Australia's Derek Clayton then lowered the standard twice, to 2:09:36.4 in 1967 and then to 2:08:33.6 in 1969, in Antwerp. Although several runners beat Clayton's time in the next few years, none are currently recognized by the IAAF. Indeed, the next world-best performance came at the 1981 Fukuoka Marathon in Japan, when Australia's Robert De Castella finished in 2:08:18. The year 1984 saw the first marathon world best set on U.S. soil since 1947, as Great Britain's Steve Jones lowered the standard to 2:08:05 at the Chicago Marathon, in his marathon debut. Portugal's Carlos Lopes, the 1984 Olympic champion, then reduced the mark to 2:07:12 in his final competitive race, at the 1985 Rotterdam Marathon. Belayneh Dinsamo of Ethiopia lowered it further, to 2:06:50, in Rotterdam in 1988.

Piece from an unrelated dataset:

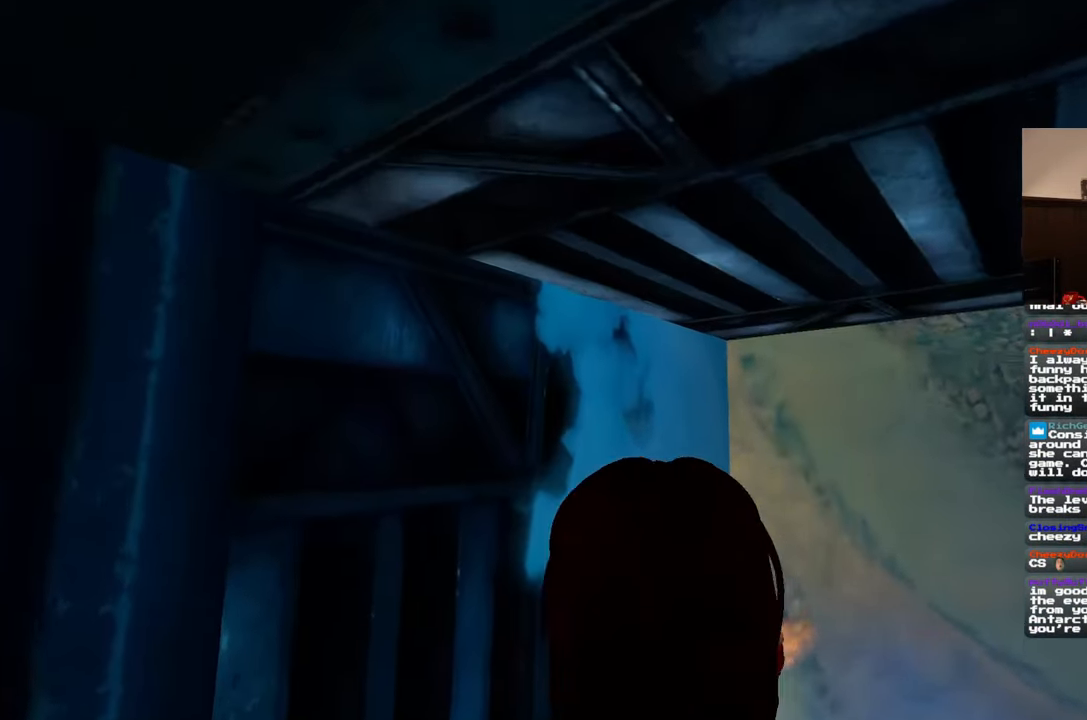
{"dt_ms": 500, "buttons": [], "left_stick": "center", "right_stick": "center", "events": [[183, "right_stick", "center"]]}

The First Recognized World Record

Dinsamo’s standard survived for 10 years, until Brazil’s Ronaldo da Costa took 45 seconds off the world best, winning the 1998 Berlin Marathon in 2:06:05. The following year, Khalid Khannouchi of Morocco lowered the world best to 2:05:42 at the Chicago Marathon. At the 2002 London Marathon Khannouchi became the first modern marathon world record-holder recognized by the IAAF when he crossed the line in 2:05:38. Khannouchi had become a naturalized American citizen in 2000, and his 2002 London performance remains the American marathon record, as of 2015.

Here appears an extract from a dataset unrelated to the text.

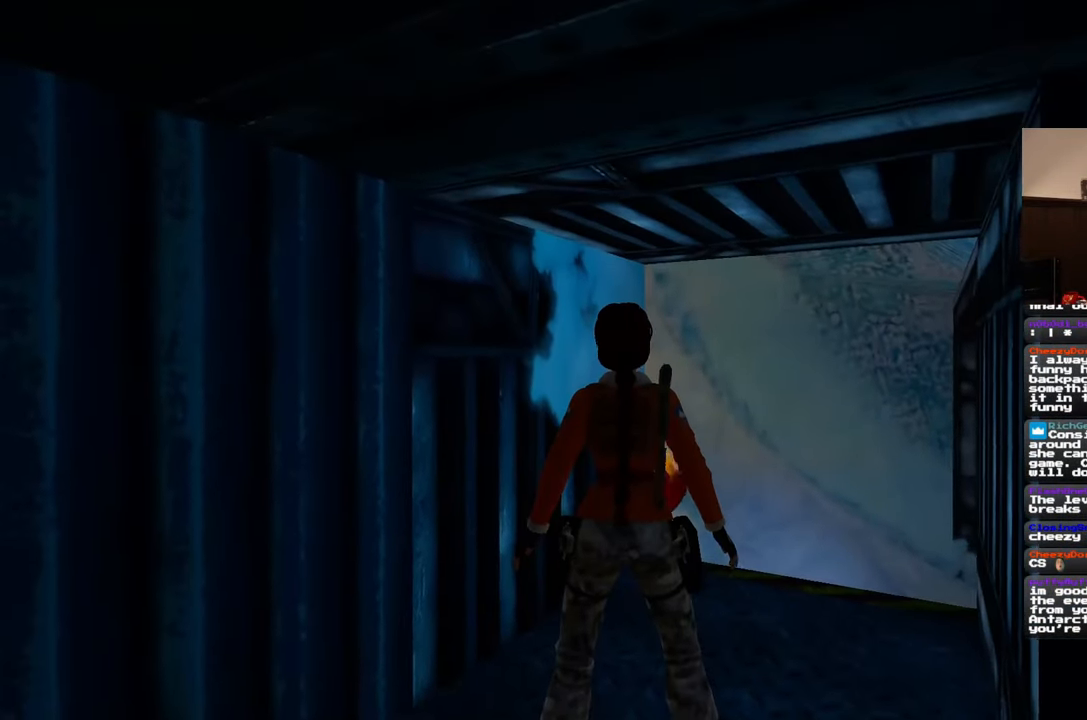
{"dt_ms": 500, "buttons": [], "left_stick": "center", "right_stick": "right", "events": [[100, "right_stick", "center"], [333, "right_stick", "right"]]}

Paul Tergat became the first Kenyan to own the marathon world record when he won the 2003 Berlin Marathon in 2:04:55. The performance was the first of six consecutive world record-setting marathon runs to occur on the Berlin course. The second and third were both run by Haile Gebrselassie. The Ethiopian won the 2007 Berlin event in 2:04:26 and the 2008 race in 2:03:59. In 2011, Kenya’s Geoffrey Mutai won the Boston Marathon in 2:03:02, but his time was not ratified because the Boston course still didn’t conform to IAAF record standards. Later that year another Kenyan, Patrick Makau, improved the official mark to 2:03:38, in Berlin.

Kenya’s Wilson Kipsang won the 2013 Berlin Marathon in 2:03:23, then Dennis Kimetto lowered the official mark below 2:03 – and below Mutai’s 2011 Boston time – to 2:02:57.